Шахин-ходжа отчаянно замахал руками, словно услышал что-то ужасное, и воскликнул:
– О господи! И вы то же самое! Как материалисты!.. Собеседник засмеялся.
– Ты, однако, мулла, человек проницательный. Хочешь моими же словами меня изобличить?.. Между прочим, единственная мысль, понравившаяся мне у материалистов,– это как раз о связи духа с желудком. Ешь и пей! – как я тебе и говорил. Не отравляй себе жизнь!.. Кругом посмотри! Погода-то какая! Ох-хо-хох!, – Старый мудрец остановился, опёрся на свою палку и, подняв голову, вздохнул полной грудью, словно стараясь наполнить воздухом громадный мех. – Жизнь – это действительно хорошо! Разве ею когда-нибудь насытишься!.. Ну, счастливого пути, мулла... Впрочем, может быть, пойдёшь со мной? Я угощу пачой [37]тебя, у нас в Бейкозе её знатно готовят!.. Ты ведь издалека пожаловал, наверно проголодался?..
Почтенный муж был прав. Ничто не может заставить мысль вернуться в старое русло, коль однажды она, заблудившись, сбилась с пути и устремилась совсем в другом направлении...
Болезнь прогрессировала. Порой она протекала очень тяжело, иногда наступало облегчение. Но однажды, после долгой агонии, угасла вера Шахина, как угасает пламя лампады, в которой иссякло масло.
И только горечь осталась в его сердце, как грустное воспоминание о чём-то очень дорогом и далёком....
Да, теперь Шахин-эфенди стал совершенно иным человеком, хотя в душе его, в сердце по-прежнему ныла старая рана...
«Не попади я сюда,– подумал он,– был бы я, наверно, честным крестьянином, трудолюбивым и жизнерадостным, никому бы вреда не чинил, в бога верил бы искренне...»
Шахин поднялся со скамейки, в последний раз посмотрел на многочисленные кельи, тесно обступившие двор, и медленно направился к выходу из медресе.

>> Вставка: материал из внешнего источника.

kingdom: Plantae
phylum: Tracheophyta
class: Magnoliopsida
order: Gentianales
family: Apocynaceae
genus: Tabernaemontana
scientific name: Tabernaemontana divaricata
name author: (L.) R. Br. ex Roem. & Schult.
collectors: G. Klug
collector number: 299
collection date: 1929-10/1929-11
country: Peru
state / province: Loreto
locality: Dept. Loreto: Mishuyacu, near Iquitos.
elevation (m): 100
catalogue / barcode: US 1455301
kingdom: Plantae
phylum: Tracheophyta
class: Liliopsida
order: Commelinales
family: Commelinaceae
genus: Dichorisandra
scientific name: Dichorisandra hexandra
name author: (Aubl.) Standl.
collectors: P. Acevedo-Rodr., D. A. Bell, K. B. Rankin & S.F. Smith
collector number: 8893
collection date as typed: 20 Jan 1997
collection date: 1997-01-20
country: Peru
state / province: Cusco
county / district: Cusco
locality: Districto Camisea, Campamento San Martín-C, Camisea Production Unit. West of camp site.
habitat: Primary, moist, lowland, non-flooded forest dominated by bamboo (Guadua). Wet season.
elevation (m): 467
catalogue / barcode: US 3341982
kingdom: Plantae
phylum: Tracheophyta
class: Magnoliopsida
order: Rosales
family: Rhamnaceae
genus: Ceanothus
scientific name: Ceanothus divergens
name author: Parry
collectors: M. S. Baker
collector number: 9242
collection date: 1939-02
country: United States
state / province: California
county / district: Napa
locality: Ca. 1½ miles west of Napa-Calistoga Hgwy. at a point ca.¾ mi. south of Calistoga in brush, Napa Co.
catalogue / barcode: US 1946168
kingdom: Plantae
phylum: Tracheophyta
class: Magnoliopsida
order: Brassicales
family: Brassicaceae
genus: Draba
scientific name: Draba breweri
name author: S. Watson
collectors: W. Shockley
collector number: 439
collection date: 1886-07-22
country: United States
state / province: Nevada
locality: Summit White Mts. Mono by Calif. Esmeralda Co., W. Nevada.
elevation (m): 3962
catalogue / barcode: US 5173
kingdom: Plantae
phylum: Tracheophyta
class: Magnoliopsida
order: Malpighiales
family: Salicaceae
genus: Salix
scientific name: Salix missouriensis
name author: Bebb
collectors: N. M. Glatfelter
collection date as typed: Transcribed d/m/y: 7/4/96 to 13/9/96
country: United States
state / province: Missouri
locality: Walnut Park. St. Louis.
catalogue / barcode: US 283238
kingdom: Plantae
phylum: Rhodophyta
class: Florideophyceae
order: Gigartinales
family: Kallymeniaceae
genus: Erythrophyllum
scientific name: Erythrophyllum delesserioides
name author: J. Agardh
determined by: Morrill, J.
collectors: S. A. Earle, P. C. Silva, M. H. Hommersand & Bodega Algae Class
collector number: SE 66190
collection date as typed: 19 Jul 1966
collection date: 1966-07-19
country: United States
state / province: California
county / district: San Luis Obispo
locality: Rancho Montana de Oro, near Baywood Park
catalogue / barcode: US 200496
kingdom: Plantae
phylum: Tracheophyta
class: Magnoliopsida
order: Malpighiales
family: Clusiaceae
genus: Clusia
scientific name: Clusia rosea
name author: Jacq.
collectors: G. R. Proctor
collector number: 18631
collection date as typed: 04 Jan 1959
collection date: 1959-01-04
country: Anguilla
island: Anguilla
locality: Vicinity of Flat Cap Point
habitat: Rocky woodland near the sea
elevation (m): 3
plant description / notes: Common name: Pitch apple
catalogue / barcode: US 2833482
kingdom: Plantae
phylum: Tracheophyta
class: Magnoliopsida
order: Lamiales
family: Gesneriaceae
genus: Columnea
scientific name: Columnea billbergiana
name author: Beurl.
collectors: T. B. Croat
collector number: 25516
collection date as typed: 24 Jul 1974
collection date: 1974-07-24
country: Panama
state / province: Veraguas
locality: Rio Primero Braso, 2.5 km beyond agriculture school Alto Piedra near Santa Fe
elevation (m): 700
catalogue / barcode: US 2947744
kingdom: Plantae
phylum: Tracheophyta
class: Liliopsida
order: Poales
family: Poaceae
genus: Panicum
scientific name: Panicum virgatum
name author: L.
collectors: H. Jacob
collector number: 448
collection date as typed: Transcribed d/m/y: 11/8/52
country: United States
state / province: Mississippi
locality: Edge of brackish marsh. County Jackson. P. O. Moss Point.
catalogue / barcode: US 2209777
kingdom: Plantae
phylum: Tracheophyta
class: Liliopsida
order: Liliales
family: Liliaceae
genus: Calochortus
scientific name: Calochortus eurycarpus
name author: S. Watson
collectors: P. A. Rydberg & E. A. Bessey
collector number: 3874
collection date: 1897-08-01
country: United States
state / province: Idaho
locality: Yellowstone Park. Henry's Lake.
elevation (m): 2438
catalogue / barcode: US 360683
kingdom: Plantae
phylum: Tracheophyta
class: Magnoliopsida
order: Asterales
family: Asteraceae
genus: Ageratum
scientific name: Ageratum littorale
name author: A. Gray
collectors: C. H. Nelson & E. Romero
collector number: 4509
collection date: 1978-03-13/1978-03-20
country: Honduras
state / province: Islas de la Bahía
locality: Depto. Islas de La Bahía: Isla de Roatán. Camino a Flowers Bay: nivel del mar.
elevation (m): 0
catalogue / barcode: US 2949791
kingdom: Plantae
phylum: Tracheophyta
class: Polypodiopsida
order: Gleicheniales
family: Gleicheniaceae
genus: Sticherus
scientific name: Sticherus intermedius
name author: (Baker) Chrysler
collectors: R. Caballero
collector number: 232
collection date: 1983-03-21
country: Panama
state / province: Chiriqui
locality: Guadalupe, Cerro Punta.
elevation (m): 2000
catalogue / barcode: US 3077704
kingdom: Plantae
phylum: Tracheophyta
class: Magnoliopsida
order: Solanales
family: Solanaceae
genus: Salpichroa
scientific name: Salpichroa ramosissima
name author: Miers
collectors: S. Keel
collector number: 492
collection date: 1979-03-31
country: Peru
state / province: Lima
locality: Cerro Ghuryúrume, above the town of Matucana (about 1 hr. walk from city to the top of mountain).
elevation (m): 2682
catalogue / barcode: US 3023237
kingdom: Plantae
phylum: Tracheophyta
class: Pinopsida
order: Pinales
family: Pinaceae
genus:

Утратив веру в бога, Шахин-эфенди почувствовал, что не может больше жить в медресе. Он стал тяготиться занятиями.
Погас волшебный огонь, освещавший когда-то его крохотную келью. Погас ослепительный светильник, перед которым тускнели блестящие паникадила самых больших мечетей Стамбула. Словно осуждённый на казнь, смиренно принял Шахин неизбежный приговор суда и ждал, покорный и усталый, когда же придёт смертный час.
Казалось, оборвались все нити, связывавшие его с медресе. Он перестал заниматься. Во время лекций он ничего не слышал, погружённый в глубокое раздумье. Юноша избегал товарищей, уходил подальше за городские стены и в одиночестве бродил по полям вдоль берега моря.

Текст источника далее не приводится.